I had scribbled this down in my notebook a full week before it all clicked. Our friends Mickey and Kellie visited the farm on Memorial Day, and together with my sister Angela and brother Philip we all luxuriated in some pretty great conversation. As the golden hour grew purple and the honeybees were going to bed, we explored the vegetable garden together. I was pulling errant weeds, and Kellie asked how to tell the weeds from the plants. Our visit was nearing an end, so I just tried to answer briefly. You know that feeling when starting a brand new conversation would have been too much? But she and I had shared thoughtful vibrations about so many other things, how I wished to explore this with her that night!
Private note: This has both of my grandfathers wrapped up in its sentences: My paternal Grandpa Dunaway who was a sharp-witted, light-hearted writer and has always been my personal Will Rogers (also son to Papa Joe the slightly famous beekeeper), and my maternal Grandpa Rex, who you know by now was the world’s best gardening mentor and given to much puttering in exactly his own style.

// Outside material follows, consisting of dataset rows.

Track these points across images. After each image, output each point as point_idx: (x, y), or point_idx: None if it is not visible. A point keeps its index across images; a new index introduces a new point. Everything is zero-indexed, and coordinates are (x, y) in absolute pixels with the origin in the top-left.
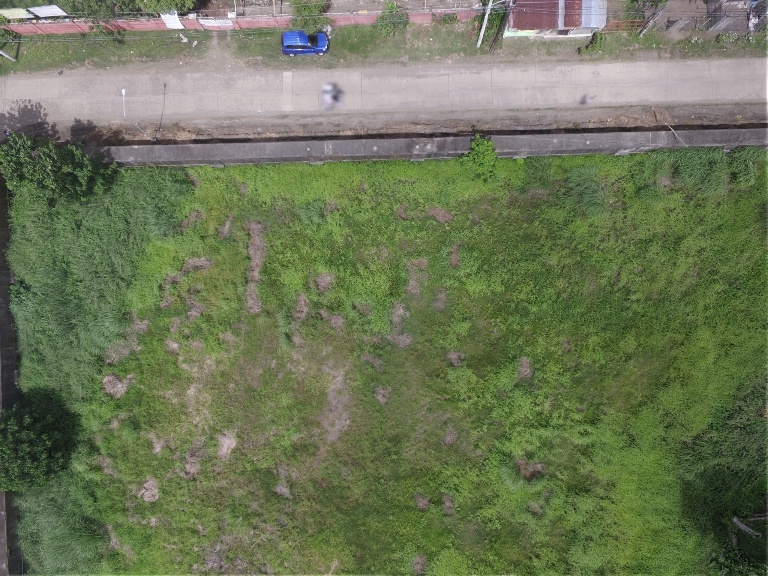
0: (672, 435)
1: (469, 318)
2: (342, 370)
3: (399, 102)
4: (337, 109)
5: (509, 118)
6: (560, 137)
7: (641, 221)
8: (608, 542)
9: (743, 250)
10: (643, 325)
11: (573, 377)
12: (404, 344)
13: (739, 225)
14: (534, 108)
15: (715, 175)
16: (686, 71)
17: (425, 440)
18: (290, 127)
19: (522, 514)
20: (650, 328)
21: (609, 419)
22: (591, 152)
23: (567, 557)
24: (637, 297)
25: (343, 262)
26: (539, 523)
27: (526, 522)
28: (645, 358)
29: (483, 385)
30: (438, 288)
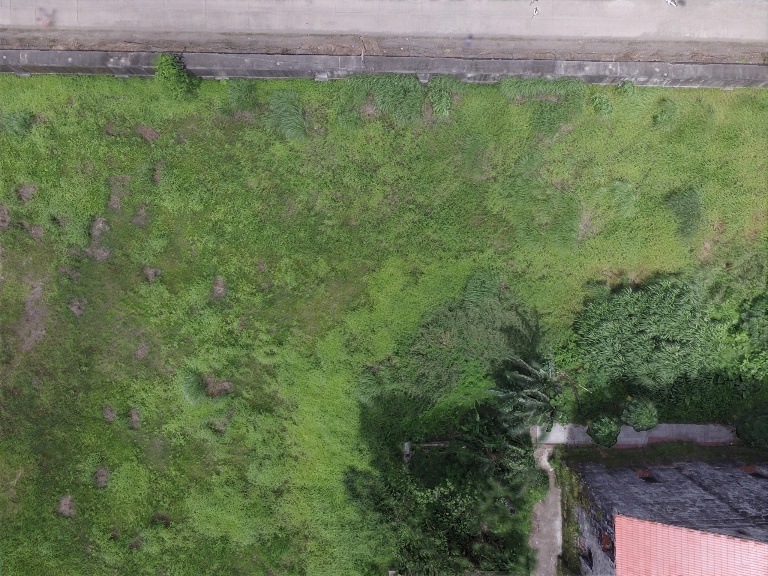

bare-handed & going by feel
Assuming all basic safety from garter snakes, burrowing frogs, and other deadly creatures, the best way to pull weeds is bare-handed. After a brief re-acquaintance between the inner edge of the forefinger, the first pad of the thumb, and the exact dimensions of every upwardly mobile green thing in the garden, the task becomes commonplace, an easy old dance, even more familiar (and I will say more useful) than riding a bike.
The fuzzy, round barrel chest of a cucumber vine is easy to distinguish from the skinny weeds growing thick against it, though the weeds are also fuzzy. Another fuzzy-stemmed neighbor, the tomato plant (blunt and wounded thanks to a llama without borders) has a somewhat squared off base, and is woodier. Alpha and well rooted. Vastly different except for the green and the fuzz.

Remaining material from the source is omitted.